I ran an empirical test on the "skills as semantic router" pattern for Claude Code agents. I indexed 686 randomly sampled skills from a 4,556-skill community corpus into mesh-memory, embedded them with a single sentence-transformer model, and ran a fixed set of eight task queries through it. Here are the headline numbers: strict top-1 accuracy 62.5%, top-5 cluster accuracy 87.5%, sub-second query latency, ~500 tokens loaded per task versus the ~228K tokens just to keep names + descriptions of all 4,556 skills in the system prompt (the default behavior, even with Anthropic's progressive disclosure). That is roughly a 456x context-window saving with the right skill landing in the agent's top-5 candidates seven times out of eight.
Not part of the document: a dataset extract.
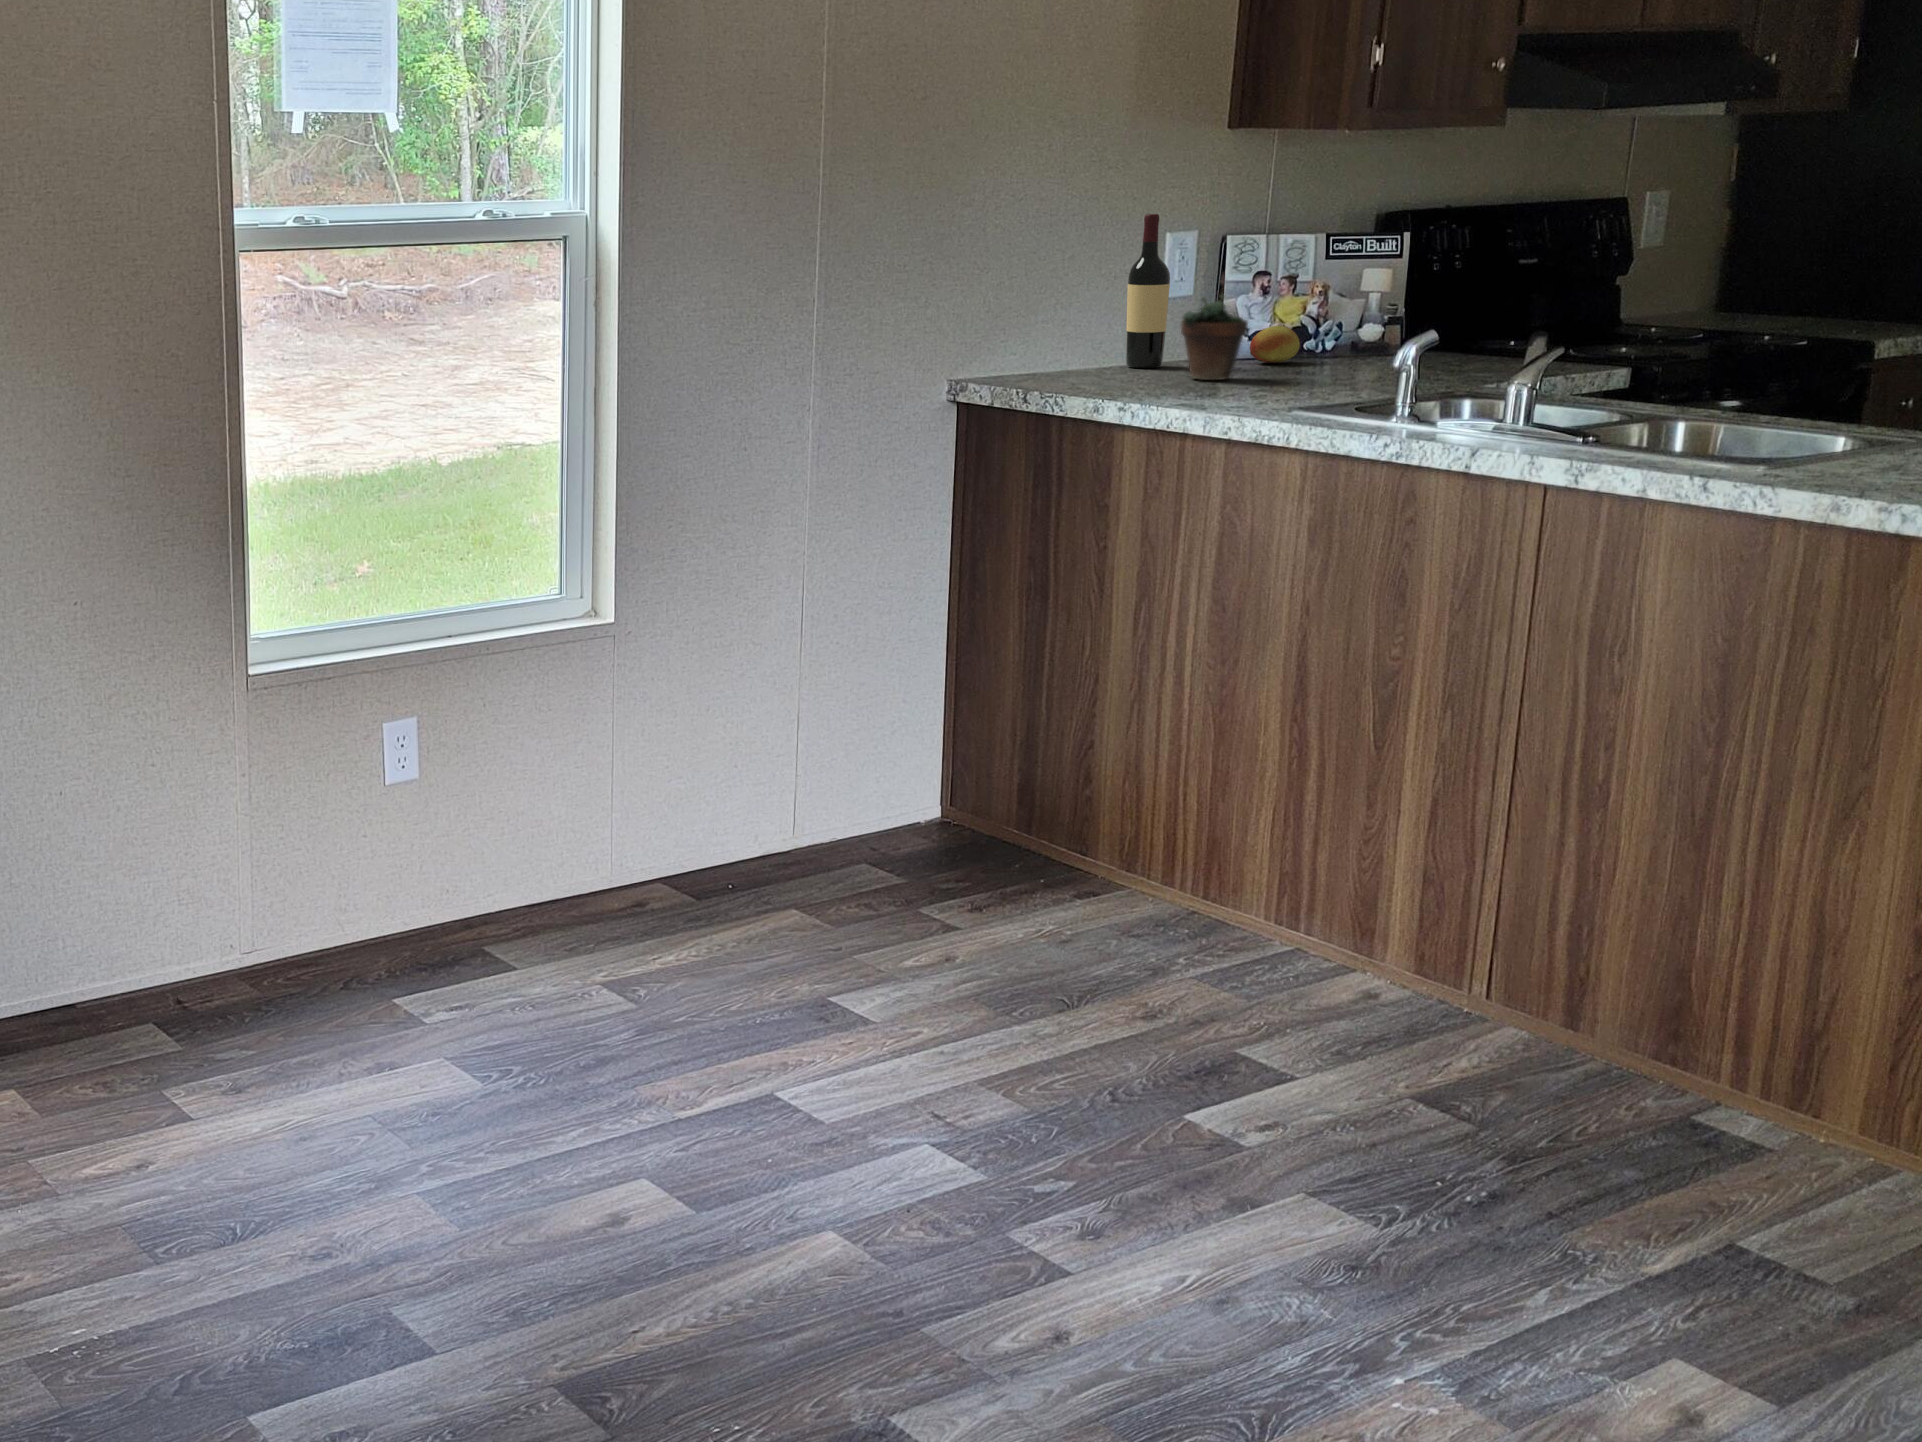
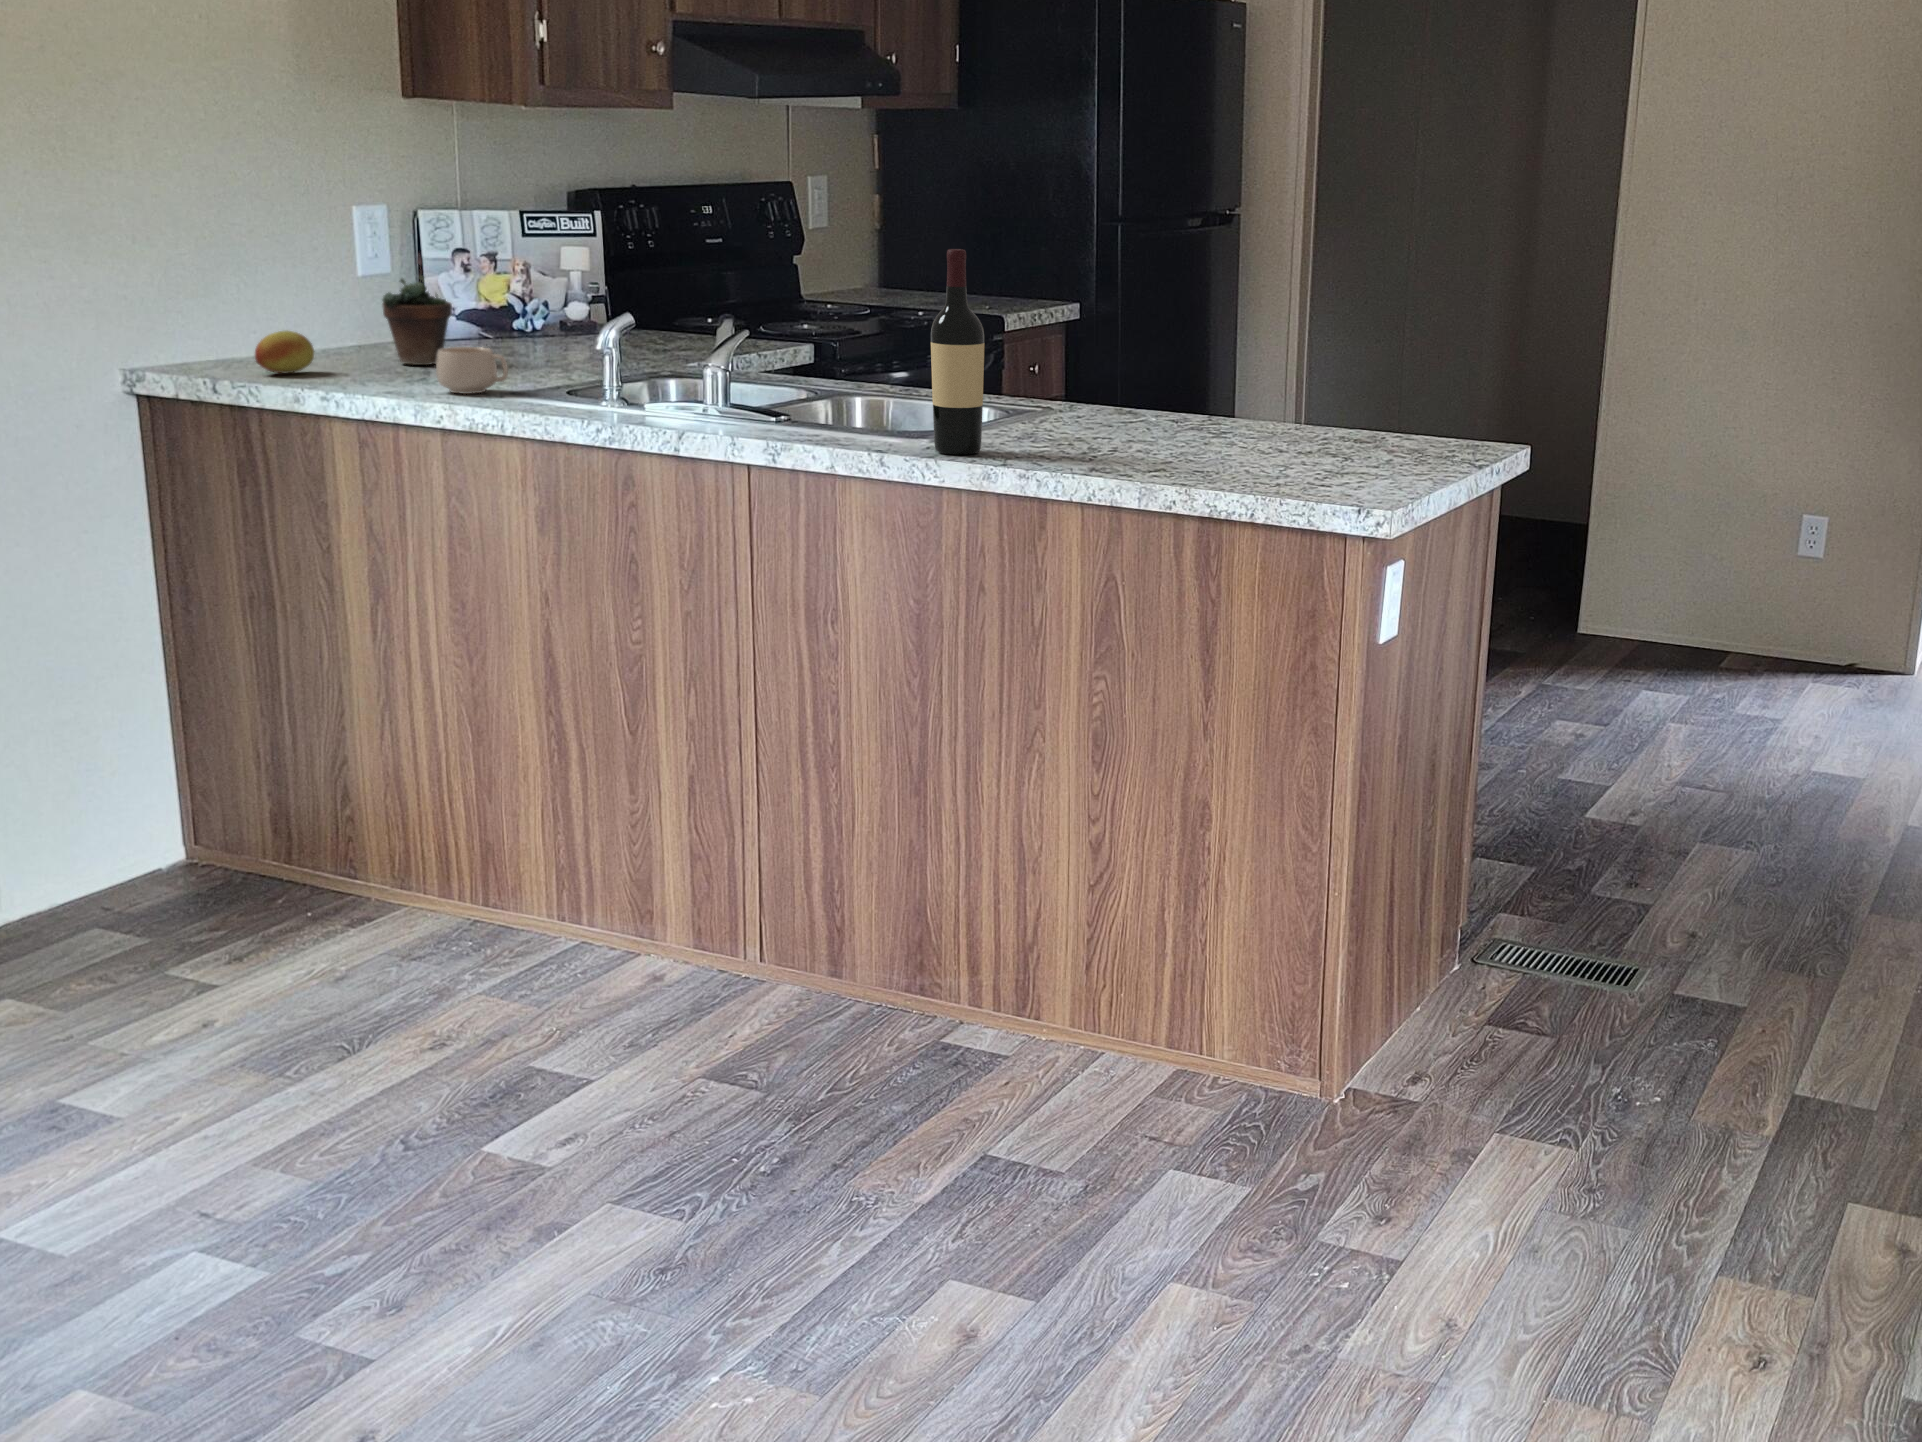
wine bottle: present [1126,214,1170,368] -> present [931,249,984,455]
fruit: present [1250,326,1300,363] -> present [255,331,314,373]
mug: none [1229,363,1300,407] -> present [436,347,508,394]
This post explains why I ran the test, how it was set up, what the results actually show, and where the pattern breaks honestly. The full source for the runner and queries is reproducible.
Why progressive disclosure is not enough at scale
Anthropic's Claude Code skills (and Cursor's equivalents, and every other agent framework's skills) ship as markdown files in a folder. Each one has a name and a short description in its frontmatter. The default loading strategy is what Anthropic calls "progressive disclosure": the agent reads every skill's name + description into its system prompt at startup, and only loads the full body when it decides to invoke one.